(Saved data entries)
☆ ☆ ☆ ☆ ☆ ☆ ☆

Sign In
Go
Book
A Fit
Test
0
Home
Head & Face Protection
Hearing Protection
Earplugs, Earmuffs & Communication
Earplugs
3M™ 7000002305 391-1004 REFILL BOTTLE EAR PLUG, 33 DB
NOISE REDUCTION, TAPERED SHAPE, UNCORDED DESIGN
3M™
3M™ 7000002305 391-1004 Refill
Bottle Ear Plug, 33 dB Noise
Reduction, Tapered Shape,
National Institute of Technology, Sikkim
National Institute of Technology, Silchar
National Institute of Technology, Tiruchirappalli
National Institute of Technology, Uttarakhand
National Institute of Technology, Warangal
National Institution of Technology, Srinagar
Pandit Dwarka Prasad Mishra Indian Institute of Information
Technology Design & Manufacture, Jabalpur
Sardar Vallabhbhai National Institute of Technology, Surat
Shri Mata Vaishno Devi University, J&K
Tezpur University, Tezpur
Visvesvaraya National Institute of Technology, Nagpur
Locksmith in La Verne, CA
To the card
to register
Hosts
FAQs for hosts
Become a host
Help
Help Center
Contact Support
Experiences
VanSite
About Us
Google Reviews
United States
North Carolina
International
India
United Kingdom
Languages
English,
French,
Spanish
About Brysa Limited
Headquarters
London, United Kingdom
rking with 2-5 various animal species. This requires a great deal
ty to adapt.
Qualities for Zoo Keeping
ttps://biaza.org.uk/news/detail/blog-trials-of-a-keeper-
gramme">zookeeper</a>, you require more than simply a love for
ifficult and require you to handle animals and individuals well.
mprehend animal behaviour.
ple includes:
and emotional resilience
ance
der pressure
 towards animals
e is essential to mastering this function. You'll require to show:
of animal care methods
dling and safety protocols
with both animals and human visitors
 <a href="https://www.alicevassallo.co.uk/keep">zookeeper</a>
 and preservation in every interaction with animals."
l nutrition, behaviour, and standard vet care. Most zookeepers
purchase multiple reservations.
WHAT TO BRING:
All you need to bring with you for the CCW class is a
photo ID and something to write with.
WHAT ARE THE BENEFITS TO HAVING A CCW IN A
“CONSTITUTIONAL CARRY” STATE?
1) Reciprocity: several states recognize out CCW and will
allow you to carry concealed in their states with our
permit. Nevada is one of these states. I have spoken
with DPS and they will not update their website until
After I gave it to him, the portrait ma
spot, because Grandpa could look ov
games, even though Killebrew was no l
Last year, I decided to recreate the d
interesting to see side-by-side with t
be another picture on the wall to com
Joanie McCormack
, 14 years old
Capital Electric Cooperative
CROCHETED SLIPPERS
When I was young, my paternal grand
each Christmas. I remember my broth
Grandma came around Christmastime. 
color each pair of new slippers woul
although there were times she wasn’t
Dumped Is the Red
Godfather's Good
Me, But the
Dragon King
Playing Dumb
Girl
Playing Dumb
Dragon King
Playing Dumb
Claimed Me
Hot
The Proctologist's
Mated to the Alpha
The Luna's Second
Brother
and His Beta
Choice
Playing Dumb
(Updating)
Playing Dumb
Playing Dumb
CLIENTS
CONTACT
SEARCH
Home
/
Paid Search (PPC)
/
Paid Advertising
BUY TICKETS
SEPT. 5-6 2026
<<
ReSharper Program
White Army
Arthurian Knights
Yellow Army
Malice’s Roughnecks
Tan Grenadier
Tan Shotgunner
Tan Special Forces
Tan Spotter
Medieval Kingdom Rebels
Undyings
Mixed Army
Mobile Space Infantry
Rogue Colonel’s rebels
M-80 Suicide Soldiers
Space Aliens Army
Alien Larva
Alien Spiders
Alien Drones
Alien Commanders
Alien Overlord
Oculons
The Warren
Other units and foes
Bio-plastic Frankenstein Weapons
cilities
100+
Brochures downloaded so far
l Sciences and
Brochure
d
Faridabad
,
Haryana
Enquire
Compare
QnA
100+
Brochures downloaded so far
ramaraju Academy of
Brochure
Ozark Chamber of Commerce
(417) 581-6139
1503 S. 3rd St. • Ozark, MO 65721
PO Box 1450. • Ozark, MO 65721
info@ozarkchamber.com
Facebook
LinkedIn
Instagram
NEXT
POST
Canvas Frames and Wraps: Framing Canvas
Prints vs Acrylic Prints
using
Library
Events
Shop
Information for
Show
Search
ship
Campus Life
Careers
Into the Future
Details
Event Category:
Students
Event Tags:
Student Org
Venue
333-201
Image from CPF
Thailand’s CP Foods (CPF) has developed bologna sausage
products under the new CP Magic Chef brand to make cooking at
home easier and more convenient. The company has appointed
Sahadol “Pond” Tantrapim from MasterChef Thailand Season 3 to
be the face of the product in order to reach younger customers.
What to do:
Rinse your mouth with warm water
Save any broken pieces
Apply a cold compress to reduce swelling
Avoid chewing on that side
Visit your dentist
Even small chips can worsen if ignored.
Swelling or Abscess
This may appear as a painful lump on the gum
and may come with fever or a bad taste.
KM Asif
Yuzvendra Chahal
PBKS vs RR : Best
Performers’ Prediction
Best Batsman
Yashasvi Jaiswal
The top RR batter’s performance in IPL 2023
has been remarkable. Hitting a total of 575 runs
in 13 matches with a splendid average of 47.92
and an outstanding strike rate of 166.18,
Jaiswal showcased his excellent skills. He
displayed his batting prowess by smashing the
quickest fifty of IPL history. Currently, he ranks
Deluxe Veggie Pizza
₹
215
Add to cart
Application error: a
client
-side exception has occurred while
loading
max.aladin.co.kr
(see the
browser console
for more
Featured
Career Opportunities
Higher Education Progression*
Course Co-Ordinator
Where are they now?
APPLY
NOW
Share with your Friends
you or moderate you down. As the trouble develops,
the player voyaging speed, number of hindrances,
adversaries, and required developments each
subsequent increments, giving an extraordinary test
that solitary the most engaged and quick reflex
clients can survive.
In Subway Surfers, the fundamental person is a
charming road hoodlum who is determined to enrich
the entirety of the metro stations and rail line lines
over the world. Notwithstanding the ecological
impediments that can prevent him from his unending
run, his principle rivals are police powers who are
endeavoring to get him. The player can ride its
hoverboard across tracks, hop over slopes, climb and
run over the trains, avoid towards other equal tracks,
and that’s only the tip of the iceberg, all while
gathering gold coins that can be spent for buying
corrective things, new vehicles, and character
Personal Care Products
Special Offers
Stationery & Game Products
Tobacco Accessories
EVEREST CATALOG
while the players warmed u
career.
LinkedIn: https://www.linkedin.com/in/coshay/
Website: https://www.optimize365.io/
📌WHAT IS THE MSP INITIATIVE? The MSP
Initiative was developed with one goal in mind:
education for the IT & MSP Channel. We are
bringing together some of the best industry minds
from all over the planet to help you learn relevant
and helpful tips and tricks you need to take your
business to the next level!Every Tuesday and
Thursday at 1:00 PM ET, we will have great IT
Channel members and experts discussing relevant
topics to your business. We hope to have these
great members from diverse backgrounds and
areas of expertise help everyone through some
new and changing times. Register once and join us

☆ ☆ ☆ ☆ ☆ ☆ ☆

## Work order
Write down exactly the span of lines above from the one containing "Information for" to the one containing "Apply a cold compress to reduce swelling", both ends included.

## Reply
Information for
Show
Search
ship
Campus Life
Careers
Into the Future
Details
Event Category:
Students
Event Tags:
Student Org
Venue
333-201
Image from CPF
Thailand’s CP Foods (CPF) has developed bologna sausage
products under the new CP Magic Chef brand to make cooking at
home easier and more convenient. The company has appointed
Sahadol “Pond” Tantrapim from MasterChef Thailand Season 3 to
be the face of the product in order to reach younger customers.
What to do:
Rinse your mouth with warm water
Save any broken pieces
Apply a cold compress to reduce swelling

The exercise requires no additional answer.